Crude oil seemed to lead commodities higher Friday. Ideas that the prospective settlement of EU/Greece conflict over debt and monetary union seemed to alleviate global financial fears and crush the dollar Thursday. That may also help explain the broad advance posted by the commodity markets Friday morning. Having nearby crude oil futures threatening to top their 50-day moving average also encouraged. Talk of improved demand and short-covering before the long weekend probably supported corn futures. March corn ended the week having gained 4.25 cents to $3.8725/bushel, while July rose 4.5 to $4.0275.
News of a China sale likely spurred buying in the soy complex. Soybeans and meal appeared to rally on underlying demand strength Thursday night. The daily USDA export reporting system also indicated that Chinese buyers had contracted to buy 110,000 tonnes of beans for delivery next year. Bullish crude oil leadership and short-covering ahead of the long weekend may also have spurred buying. March soybean futures surged 6.75 cents to $9.905/bushel Friday’s CBOT session ended, while March soyoil climbed 0.39 cents to 32.40 cents/pound, and March meal moved up $1.8 to $332.3/ton.
The wheat markets climbed strongly as well. Wheat bulls joined the general commodity stampede Friday despite generally bearish fundamentals. Ideas that Russian export tariffs are keeping that country’s product from undercutting the global market may have encouraged buyers, as did the generally optimistic demand environment. In addition, nearby futures broke out above the confluence of their short-term moving averages, thereby encouraging technical buying. March CBOT wheat advanced 11.75 cents to $5.33/bushel at their Friday settlement, while March KC wheat added 8.75 cents to $5.6275/bushel, and March MWE wheat lifted 12.75 to $5.87.
Cattle futures surged in early Friday trading. CME cattle traders essentially ignored overnight news that a Canadian cow had been found infected with ‘mad cow’ disease, since it’s rather obvious that there’s very little threat to the American beef supply.

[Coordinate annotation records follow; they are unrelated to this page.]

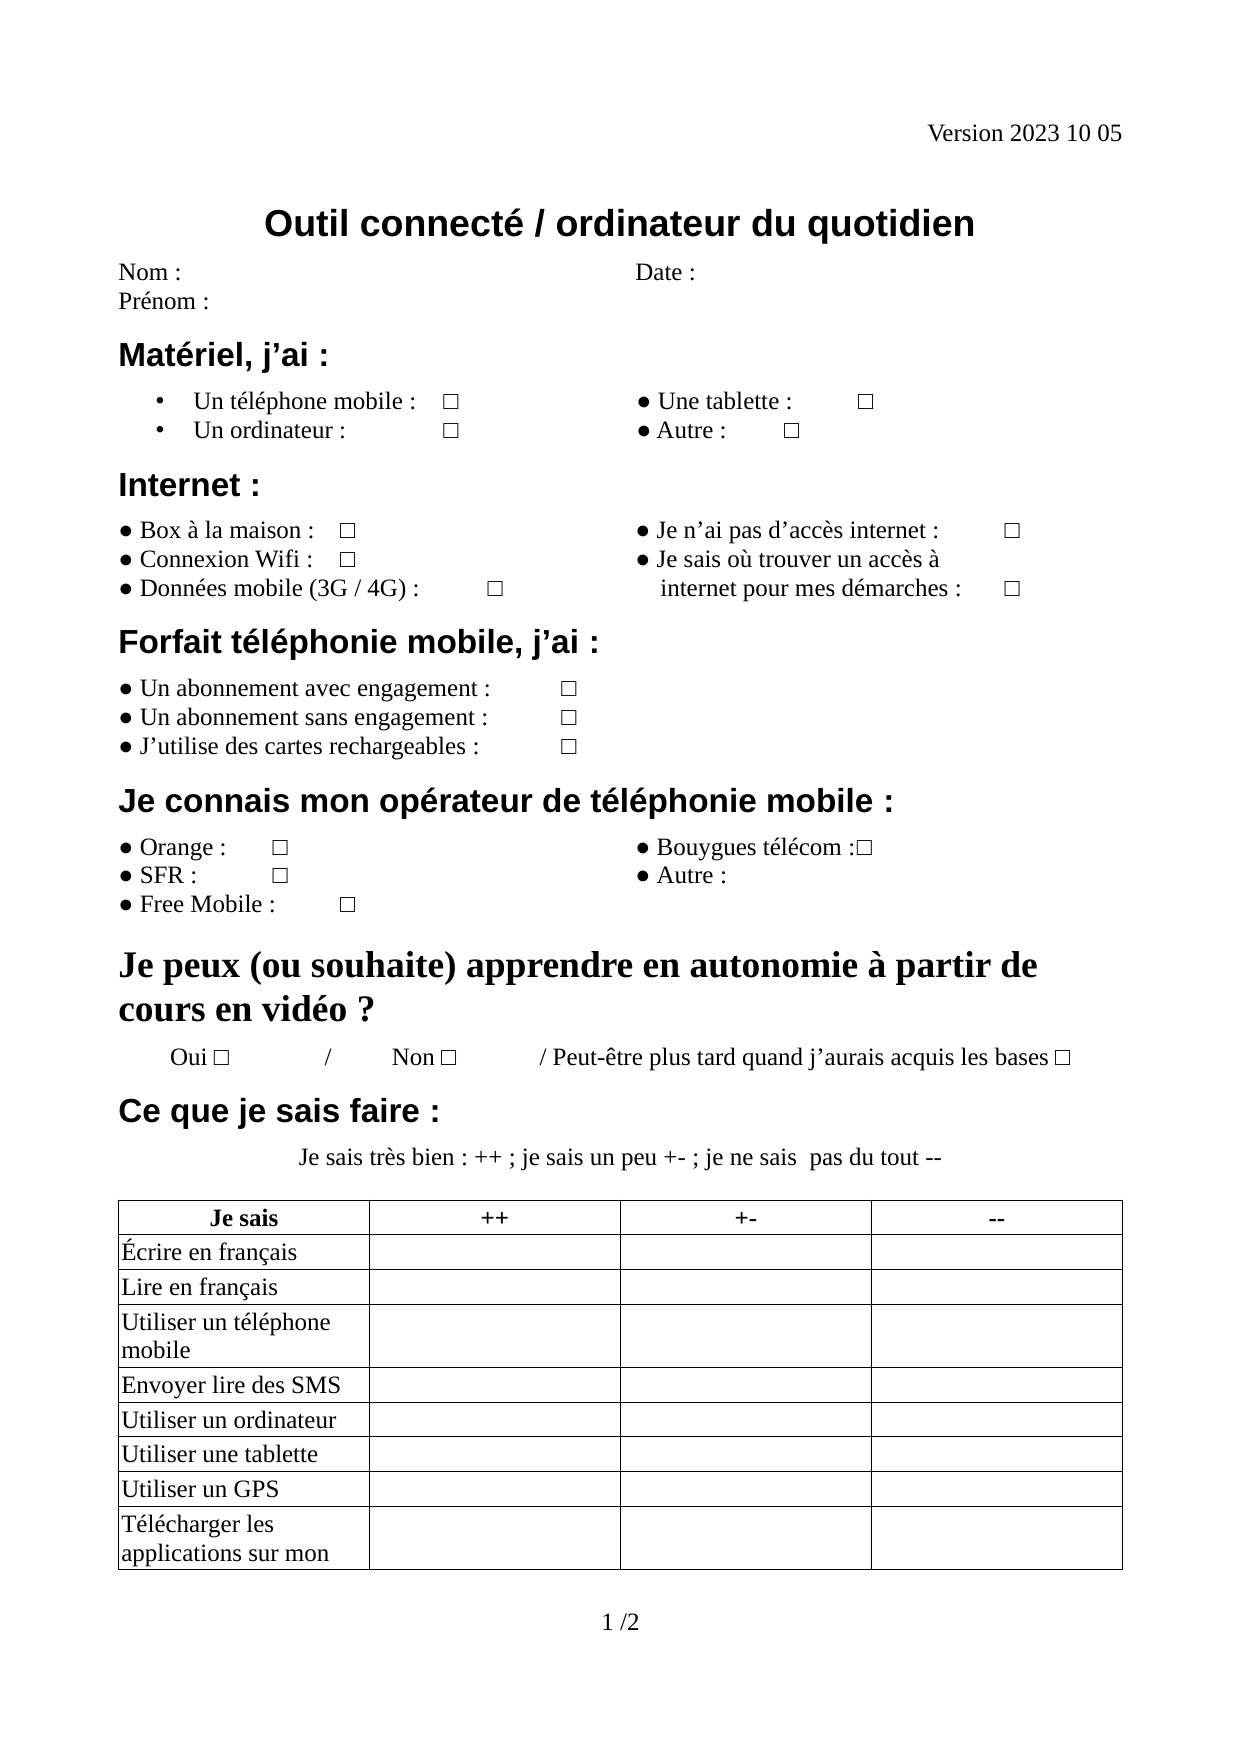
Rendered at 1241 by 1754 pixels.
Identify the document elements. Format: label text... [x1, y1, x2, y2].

text ● Connexion Wifi : □ ● Je sais où trouver un accès à [118, 544, 1122, 573]
table_cell [621, 1270, 871, 1304]
text ● Données mobile (3G / 4G) : □ internet pour mes démarches : □ [118, 573, 1122, 602]
table_cell [872, 1235, 1122, 1269]
table_cell [621, 1305, 871, 1367]
table_cell [872, 1507, 1122, 1569]
text ● Orange : □ ● Bouygues télécom : □ [118, 832, 1122, 860]
table_cell Utiliser un ordinateur [119, 1403, 369, 1436]
table_cell [621, 1472, 871, 1506]
table_cell [621, 1235, 871, 1269]
subtitle Forfait téléphonie mobile, j’ai : [118, 623, 1122, 661]
table_cell Utiliser un téléphone mobile [119, 1305, 369, 1367]
table_cell [370, 1507, 620, 1569]
text ● J’utilise des cartes rechargeables : □ [118, 731, 1122, 760]
table_cell [621, 1403, 871, 1436]
subtitle Internet : [118, 464, 1122, 503]
table_header +- [621, 1201, 871, 1234]
table_cell [872, 1305, 1122, 1367]
table_cell [370, 1437, 620, 1471]
table_cell [621, 1437, 871, 1471]
table_cell [370, 1235, 620, 1269]
text Je sais très bien : ++ ; je sais un peu +- ; je ne sais pas du tout -- [118, 1142, 1122, 1171]
table_cell Télécharger les applications sur mon [119, 1507, 369, 1569]
table_cell [621, 1507, 871, 1569]
table_cell Envoyer lire des SMS [119, 1368, 369, 1402]
table_cell [872, 1403, 1122, 1436]
subtitle Ce que je sais faire : [118, 1091, 1122, 1129]
text ● Un abonnement sans engagement : □ [118, 702, 1122, 731]
table_cell [370, 1472, 620, 1506]
text ● Un abonnement avec engagement : □ [118, 673, 1122, 702]
subtitle Outil connecté / ordinateur du quotidien [118, 201, 1122, 244]
text ● Free Mobile : □ [118, 889, 1122, 918]
table_cell Écrire en français [119, 1235, 369, 1269]
table_cell [370, 1305, 620, 1367]
text ● Box à la maison : □ ● Je n’ai pas d’accès internet : □ [118, 516, 1122, 544]
subtitle Je peux (ou souhaite) apprendre en autonomie à partir de cours en vidéo ? [118, 943, 1122, 1029]
table_cell [621, 1368, 871, 1402]
table_cell [370, 1403, 620, 1436]
table_cell [872, 1270, 1122, 1304]
table_cell [872, 1368, 1122, 1402]
text ● SFR : □ ● Autre : [118, 860, 1122, 889]
text Nom : Date : [118, 257, 1122, 286]
text Oui □ / Non □ / Peut-être plus tard quand j’aurais acquis les bases □ [118, 1042, 1122, 1070]
list Un téléphone mobile : □ ● Une tablette : □ [156, 386, 1122, 415]
table_header Je sais [119, 1201, 369, 1234]
subtitle Je connais mon opérateur de téléphonie mobile : [118, 781, 1122, 819]
table_cell [370, 1270, 620, 1304]
table_header -- [872, 1201, 1122, 1234]
subtitle Matériel, j’ai : [118, 335, 1122, 374]
table_cell Lire en français [119, 1270, 369, 1304]
table_cell Utiliser un GPS [119, 1472, 369, 1506]
table_cell [370, 1368, 620, 1402]
table_cell [872, 1472, 1122, 1506]
table_cell [872, 1437, 1122, 1471]
list Un ordinateur : □ ● Autre : □ [156, 415, 1122, 444]
table_cell Utiliser une tablette [119, 1437, 369, 1471]
text Prénom : [118, 286, 1122, 314]
table_header ++ [370, 1201, 620, 1234]
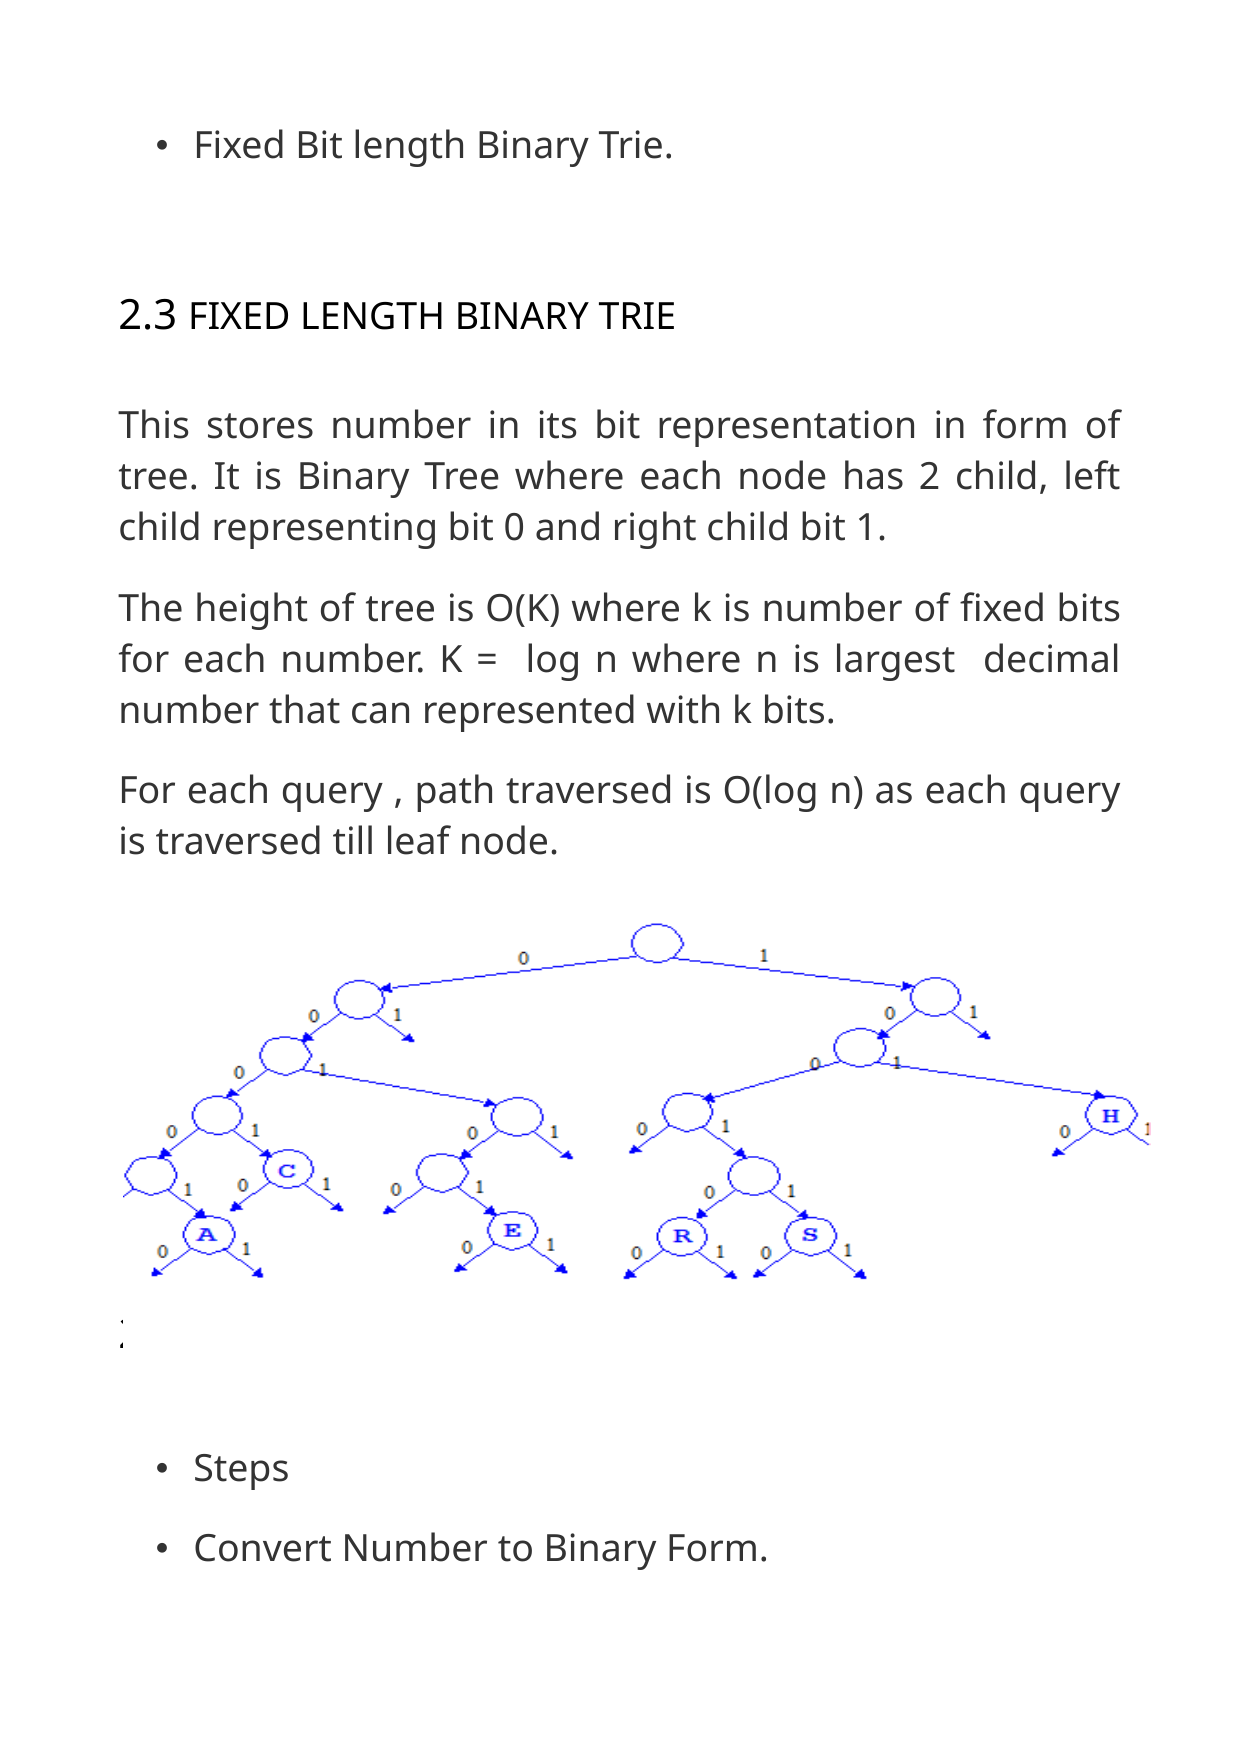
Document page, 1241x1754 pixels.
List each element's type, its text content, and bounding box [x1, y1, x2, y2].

text This stores number in its bit representation in form of tree. It is Binary Tree where each node has 2 child, left child representing bit 0 and right child bit 1. [118, 398, 1122, 552]
list Convert Number to Binary Form. [156, 1521, 1122, 1572]
picture [123, 866, 1151, 1368]
text The height of tree is O(K) where k is number of fixed bits for each number. K = log n where n is largest decimal number that can represented with k bits. [118, 581, 1122, 734]
list Steps [156, 1441, 1122, 1492]
text For each query , path traversed is O(log n) as each query is traversed till leaf node. [118, 764, 1122, 866]
text 2.3 FIXED LENGTH BINARY TRIE [118, 285, 1122, 342]
list Fixed Bit length Binary Trie. [156, 118, 1122, 169]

Instead, traders seemed to react to the idea that country cattle will once again trade well above the discounted levels built into CME futures. April live cattle futures leapt 2.10 cents to 153.22 cents/pound in late Friday action, while August cattle jumped 1.92 cents to 144.00 cents/pound. Meanwhile, March feeder cattle futures spiked 3.55 cents to 203.85 cents/pound and May feeders soared 2.17 to 202.52.
Bullish expectations again seemed to boost CME hogs. The short-term hog/pork outlook still seems less than promising, especially with a four-day work stoppage reportedly looming at West Coast ports. Nevertheless, deferred hog futures streaked upward Friday, which probably reflects anticipation of resurgent pork demand once the port situation ends. April hog futures bounded 1.52 cents higher to 66.02 cents/pound at Friday’s CME close, while June hogs surged 1.62 to 80.12.
Cotton joined Friday’s general advance. The cotton market has performed well lately, so the idea that recent deflationary talk has been overdone, as exemplified by the crude oil market’s challenge of its 50-day moving average, probably encouraged cotton bulls as well. Conversely, position-squaring before the three-day weekend seemingly took the form of long-liquidation, thereby limiting today’s rally. March cotton futures settled 0.22 cents higher at 62.70 cents/pound Friday afternoon, while the July contract climbed 0.31 to 63.52.